When Swann removed Abdur Rehman and Saeed Ajmal courtesy of slip catches by James Anderson - the second one a cracking effort, a steer to his right from Ajmal that he anticipated brilliantly - it brought Swann rare satisfaction and served only to deepen England's sense of foreboding.
It has been a tough series for Swann. He has a great career record against Pakistan left-handers, but there are only two of them in this series and Taufeeq has often been dismissed before he has come on. Swann has been largely overshadowed as he has remained loyal to the methods that have served him well, flight and a line outside off stump, while other spinners have bowled straighter and quicker in a rewarding search for lbws.
Pakistan were threatening to defy cricket history. No side in 105 years has won after making fewer than 100 in the first innings of a Test, a feat last achieved by England against South Africa at Headingley in 1907.
Even that achievement required assistance from the elements. Colin Blythe, the revered Kent left-arm spinner, loved nothing better than a wet pitch and he took 15 wickets as Leeds drizzled loyally upon him. There was little point in Panesar and Swann gazing to the heavens in the hope of a sudden downpour, not in these parts.
Early in the day, umpire Steve Davis' lbw decision against Younis was upheld on review, but it was the most marginal of calls, as was Kevin Pietersen's on the opening day, and emphasised that the umpires in this series have been emboldened by DRS into giving borderline decisions that they might normally have turned down. The umpires' margin of error that is built into DRS meant that on both occasions the umpire would have been right whatever he ruled. Both Younis and Pietersen were adjudged to be out when Hawk-Eye predicted that the ball would have shaved the stumps so lightly that the bail might not even have fallen. The umpires have all become outers.

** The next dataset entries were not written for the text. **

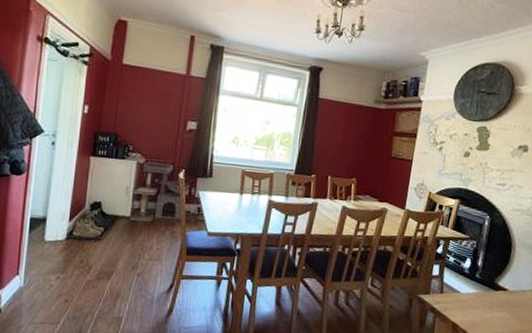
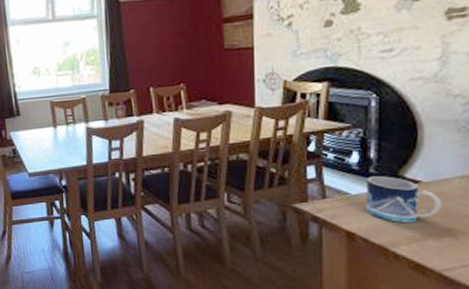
mug: none [469,280,519,322] -> present [366,176,442,223]

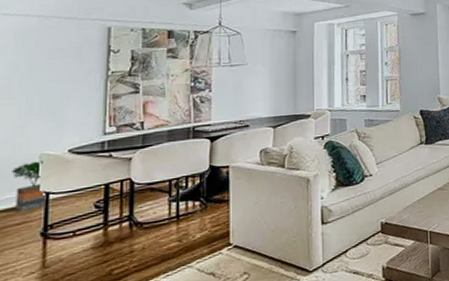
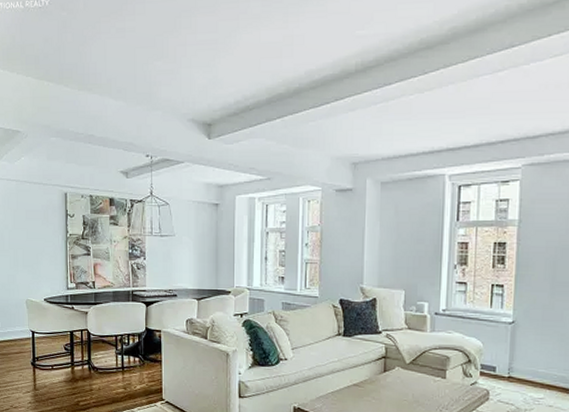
potted tree: present [12,161,45,212] -> none [10,305,32,344]

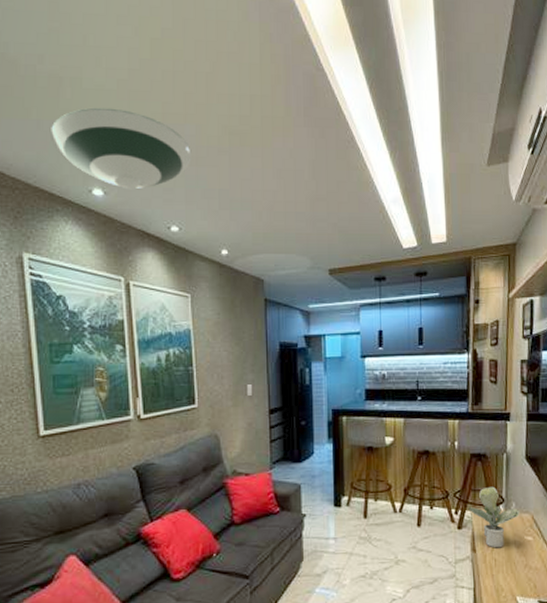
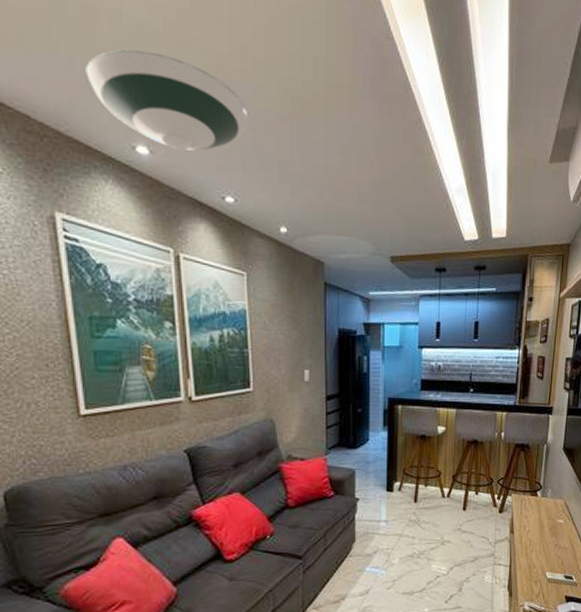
potted plant: present [468,486,520,548] -> none [509,474,554,530]

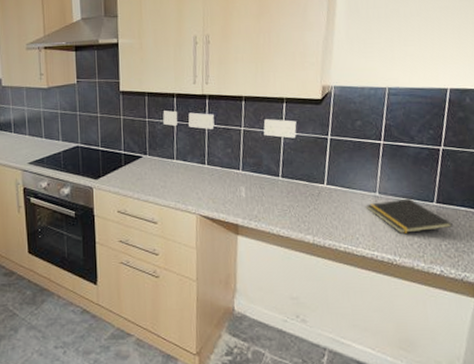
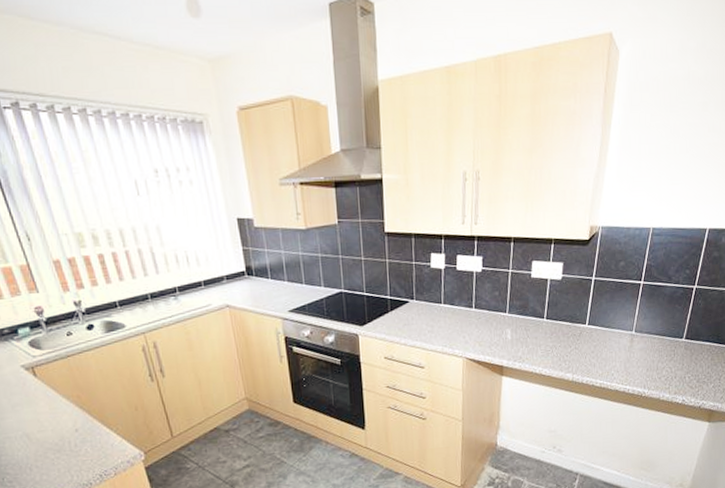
notepad: present [366,198,453,234] -> none [623,335,697,368]

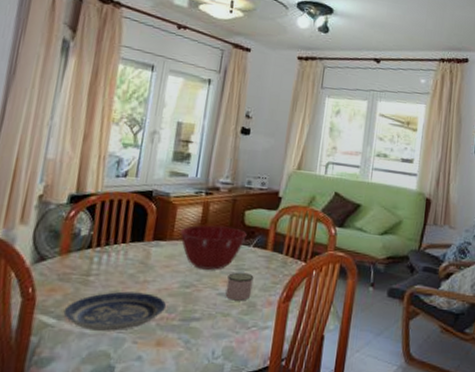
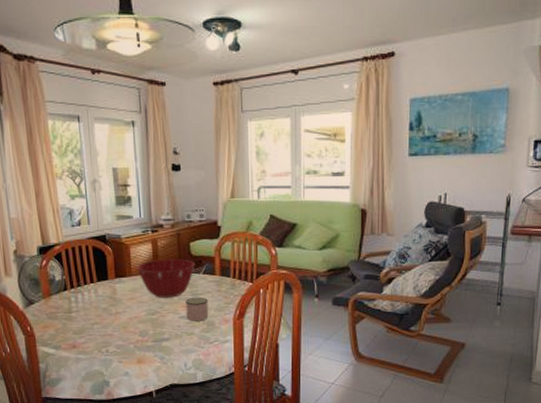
plate: present [63,291,167,331] -> none [59,322,139,355]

The best umpires throughout the years tended before the advent of DRS to allow a small margin of error in favour of the batsman, judging that a not-out decision was the safest if there was an element of doubt. Hawk-Eye has not only removed that doubt, and the inbuilt margin of error, intended to protect the umpire's authority, has meant in this series that batsmen have, in effect, defended bigger stumps - taller by the width of a ball, and wider by the width of a ball on both stumps. It is a concern, but it is no reason to abandon the system.